Front Range GP7/9 Bodies & Athearn Genesis Chassis – PPW/A-Line/Arrow Hobby (ppw-aline.com)
Dan
The under cab louvers are generally an accurate method of determining whether a unit is a GP-7 or a GP-9 but, in the twilight of their years many of these units were rebuilt with these doors being indiscriminately swapped around. There are GP-9s with two-louvered doors under the cab and GP-7s with no louvers under the cab. In their hey-day the battery box and air brake equipment doors were an accurate method.

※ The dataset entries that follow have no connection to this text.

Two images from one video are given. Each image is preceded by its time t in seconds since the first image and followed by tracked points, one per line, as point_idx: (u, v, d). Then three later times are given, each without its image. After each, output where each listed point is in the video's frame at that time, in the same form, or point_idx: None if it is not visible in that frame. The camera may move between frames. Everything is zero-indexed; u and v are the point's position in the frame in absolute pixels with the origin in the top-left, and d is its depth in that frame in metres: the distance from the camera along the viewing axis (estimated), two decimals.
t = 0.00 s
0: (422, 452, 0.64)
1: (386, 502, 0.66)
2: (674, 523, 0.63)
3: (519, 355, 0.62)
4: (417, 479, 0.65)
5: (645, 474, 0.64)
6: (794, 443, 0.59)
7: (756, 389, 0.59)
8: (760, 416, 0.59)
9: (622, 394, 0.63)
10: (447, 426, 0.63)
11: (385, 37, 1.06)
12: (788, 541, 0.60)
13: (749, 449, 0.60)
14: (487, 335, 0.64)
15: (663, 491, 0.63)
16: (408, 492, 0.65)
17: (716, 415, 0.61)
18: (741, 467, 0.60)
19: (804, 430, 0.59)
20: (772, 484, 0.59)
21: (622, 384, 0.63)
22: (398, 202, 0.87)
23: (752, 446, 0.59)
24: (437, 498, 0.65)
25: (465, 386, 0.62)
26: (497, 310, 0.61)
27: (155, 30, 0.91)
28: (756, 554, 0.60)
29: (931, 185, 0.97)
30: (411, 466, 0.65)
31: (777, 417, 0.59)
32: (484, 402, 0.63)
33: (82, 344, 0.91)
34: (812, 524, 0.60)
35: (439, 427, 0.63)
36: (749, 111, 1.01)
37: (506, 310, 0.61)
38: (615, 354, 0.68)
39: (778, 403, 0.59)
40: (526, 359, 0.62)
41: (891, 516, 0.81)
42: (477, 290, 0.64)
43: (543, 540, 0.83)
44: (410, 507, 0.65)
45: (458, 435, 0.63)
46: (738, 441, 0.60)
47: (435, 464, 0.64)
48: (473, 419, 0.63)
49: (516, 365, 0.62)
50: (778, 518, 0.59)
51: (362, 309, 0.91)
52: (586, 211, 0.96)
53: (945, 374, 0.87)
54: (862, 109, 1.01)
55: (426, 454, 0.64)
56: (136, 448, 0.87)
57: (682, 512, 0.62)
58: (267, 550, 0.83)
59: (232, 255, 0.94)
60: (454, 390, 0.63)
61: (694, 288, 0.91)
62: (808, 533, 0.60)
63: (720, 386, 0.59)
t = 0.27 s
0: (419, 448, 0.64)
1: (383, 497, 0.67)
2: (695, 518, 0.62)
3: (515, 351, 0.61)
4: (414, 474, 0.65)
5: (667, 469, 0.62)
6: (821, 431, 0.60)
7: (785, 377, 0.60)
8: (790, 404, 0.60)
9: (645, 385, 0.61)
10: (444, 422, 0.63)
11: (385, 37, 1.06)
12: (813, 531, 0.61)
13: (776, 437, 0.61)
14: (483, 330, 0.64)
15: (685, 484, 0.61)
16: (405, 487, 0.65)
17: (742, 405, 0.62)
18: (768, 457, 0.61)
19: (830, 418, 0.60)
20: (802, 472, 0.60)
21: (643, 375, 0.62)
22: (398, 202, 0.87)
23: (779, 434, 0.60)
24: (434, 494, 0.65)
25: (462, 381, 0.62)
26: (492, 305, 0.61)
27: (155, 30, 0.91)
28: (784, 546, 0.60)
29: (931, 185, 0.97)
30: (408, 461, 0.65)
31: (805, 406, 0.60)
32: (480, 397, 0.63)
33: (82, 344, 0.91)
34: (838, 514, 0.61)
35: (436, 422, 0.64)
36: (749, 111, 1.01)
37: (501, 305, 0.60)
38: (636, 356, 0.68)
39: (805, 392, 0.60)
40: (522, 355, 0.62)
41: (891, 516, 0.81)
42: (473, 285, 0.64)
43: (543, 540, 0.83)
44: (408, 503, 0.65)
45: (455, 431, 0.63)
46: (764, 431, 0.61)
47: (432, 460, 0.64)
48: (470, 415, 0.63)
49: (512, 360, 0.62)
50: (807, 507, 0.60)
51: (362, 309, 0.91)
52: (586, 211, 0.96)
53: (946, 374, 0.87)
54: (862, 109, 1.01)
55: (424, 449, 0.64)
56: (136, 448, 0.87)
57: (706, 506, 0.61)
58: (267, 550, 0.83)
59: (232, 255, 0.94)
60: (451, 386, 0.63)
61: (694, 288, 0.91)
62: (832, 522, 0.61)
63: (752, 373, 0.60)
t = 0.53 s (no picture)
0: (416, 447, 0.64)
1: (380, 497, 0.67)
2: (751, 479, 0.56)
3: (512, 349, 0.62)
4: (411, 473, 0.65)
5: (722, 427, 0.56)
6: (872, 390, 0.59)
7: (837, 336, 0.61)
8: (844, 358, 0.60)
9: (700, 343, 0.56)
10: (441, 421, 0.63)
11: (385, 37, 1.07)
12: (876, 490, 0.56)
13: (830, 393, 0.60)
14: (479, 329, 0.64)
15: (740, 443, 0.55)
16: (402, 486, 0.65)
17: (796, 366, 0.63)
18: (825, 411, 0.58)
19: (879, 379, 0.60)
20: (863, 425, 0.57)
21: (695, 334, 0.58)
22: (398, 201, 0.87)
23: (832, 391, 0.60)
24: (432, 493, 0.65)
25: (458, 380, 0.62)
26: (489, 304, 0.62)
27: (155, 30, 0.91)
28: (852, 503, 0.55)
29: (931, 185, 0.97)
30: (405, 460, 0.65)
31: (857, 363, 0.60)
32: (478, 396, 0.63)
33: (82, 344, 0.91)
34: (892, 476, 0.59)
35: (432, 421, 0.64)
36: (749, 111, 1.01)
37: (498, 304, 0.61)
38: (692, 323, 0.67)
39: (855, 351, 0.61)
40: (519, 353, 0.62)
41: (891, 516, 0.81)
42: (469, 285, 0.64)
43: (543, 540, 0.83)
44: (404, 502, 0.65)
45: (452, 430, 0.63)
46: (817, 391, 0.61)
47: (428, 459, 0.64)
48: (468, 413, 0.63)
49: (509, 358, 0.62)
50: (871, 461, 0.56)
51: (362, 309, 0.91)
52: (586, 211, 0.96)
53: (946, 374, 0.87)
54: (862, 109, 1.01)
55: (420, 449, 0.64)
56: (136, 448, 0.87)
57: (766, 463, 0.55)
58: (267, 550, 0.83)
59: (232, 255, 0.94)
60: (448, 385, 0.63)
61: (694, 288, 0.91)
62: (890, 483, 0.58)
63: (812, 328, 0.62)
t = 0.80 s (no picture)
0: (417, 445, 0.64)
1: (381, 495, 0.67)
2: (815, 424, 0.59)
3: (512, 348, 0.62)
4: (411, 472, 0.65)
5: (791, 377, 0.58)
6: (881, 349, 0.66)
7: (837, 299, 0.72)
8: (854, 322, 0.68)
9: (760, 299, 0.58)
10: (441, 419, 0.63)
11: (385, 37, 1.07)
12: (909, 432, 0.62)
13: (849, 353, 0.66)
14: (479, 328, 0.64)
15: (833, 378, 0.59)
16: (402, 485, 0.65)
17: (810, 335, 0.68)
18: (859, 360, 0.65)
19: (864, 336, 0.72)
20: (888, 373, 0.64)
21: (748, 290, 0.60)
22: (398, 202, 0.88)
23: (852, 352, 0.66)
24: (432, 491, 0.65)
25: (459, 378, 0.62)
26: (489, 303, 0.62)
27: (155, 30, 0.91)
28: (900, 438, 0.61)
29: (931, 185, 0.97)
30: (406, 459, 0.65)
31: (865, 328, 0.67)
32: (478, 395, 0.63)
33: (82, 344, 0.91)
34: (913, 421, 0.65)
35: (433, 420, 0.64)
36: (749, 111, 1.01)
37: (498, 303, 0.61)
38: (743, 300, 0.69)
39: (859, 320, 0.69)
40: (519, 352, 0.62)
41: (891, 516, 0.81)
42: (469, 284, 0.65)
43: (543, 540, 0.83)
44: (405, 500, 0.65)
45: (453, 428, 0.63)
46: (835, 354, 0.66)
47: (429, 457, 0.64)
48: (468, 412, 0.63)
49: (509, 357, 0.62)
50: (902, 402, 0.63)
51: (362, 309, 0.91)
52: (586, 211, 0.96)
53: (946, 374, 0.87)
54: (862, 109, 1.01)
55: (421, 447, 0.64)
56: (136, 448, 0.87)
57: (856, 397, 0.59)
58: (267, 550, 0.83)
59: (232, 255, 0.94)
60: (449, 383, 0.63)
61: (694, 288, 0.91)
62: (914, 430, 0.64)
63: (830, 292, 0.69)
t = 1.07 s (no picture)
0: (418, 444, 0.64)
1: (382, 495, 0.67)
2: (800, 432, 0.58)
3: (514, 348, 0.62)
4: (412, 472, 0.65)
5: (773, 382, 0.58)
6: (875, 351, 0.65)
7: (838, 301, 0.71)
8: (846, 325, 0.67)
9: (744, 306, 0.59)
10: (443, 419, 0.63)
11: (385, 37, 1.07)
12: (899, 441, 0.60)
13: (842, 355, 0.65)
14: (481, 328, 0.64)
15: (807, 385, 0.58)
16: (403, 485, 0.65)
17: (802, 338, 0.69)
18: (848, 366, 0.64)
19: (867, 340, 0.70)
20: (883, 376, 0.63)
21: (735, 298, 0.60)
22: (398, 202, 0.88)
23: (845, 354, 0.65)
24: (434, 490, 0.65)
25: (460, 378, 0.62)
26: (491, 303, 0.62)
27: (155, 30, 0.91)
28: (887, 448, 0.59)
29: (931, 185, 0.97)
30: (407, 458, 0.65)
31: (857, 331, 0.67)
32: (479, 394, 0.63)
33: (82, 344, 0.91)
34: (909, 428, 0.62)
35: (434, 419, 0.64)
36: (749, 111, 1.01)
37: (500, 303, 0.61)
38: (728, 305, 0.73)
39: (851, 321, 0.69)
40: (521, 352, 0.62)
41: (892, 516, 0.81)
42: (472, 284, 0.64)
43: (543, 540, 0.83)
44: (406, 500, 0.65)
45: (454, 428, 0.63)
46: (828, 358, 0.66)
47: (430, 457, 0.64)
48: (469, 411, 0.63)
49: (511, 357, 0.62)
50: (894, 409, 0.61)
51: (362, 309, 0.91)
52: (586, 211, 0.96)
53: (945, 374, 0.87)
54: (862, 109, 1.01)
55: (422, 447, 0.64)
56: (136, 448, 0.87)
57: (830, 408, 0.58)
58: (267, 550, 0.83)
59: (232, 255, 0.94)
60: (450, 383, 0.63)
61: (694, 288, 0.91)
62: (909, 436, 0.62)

To more accurately identify as-built units, on the GP-7, counting from the end of the long hood, the first and fourth doors under the radiator intakes have two sets of louvers, as shown in the RDG geep, as referenced by Beausabre. Still looking at the RDG GP-7 note the two sets of louvers in the short doors just to the left of the cab that are also indicative of an original construction Geep-7.
GP-9s as built, had only one set of louvers, in the very first door, counting toward the cab, from the end of the long hood. Continuing along the long hood toward the cab, the last three tall engine/generator compartment doors now have three double sets of louvers, as well as single sets under the air intakes closest to the cab, as on PRR 7006, as also referenced by Beausabre.
Identifying locomotives can frustrating. I remember a C&O unit numbered in with the GP-7s that, in the late 1960s, had all the identifying characteristics of a GP-7, forward of the cab. From the cab on back, it was all late model GP-9, 48 inch fans, stamped handrail posts-all of it. If you are interested, it was C&O 5826, which, possibly had been wrecked and rebuilt, by C&O, or maybe by EMD using parts from the current assembly line stock.
Wasn't there a connection between Front Range/Trains Unlimited tools and the first run of Athearn's Genesis GP? There was a lot of complaining when Athearn's model appeared about the hood height and the sizing and placement of details.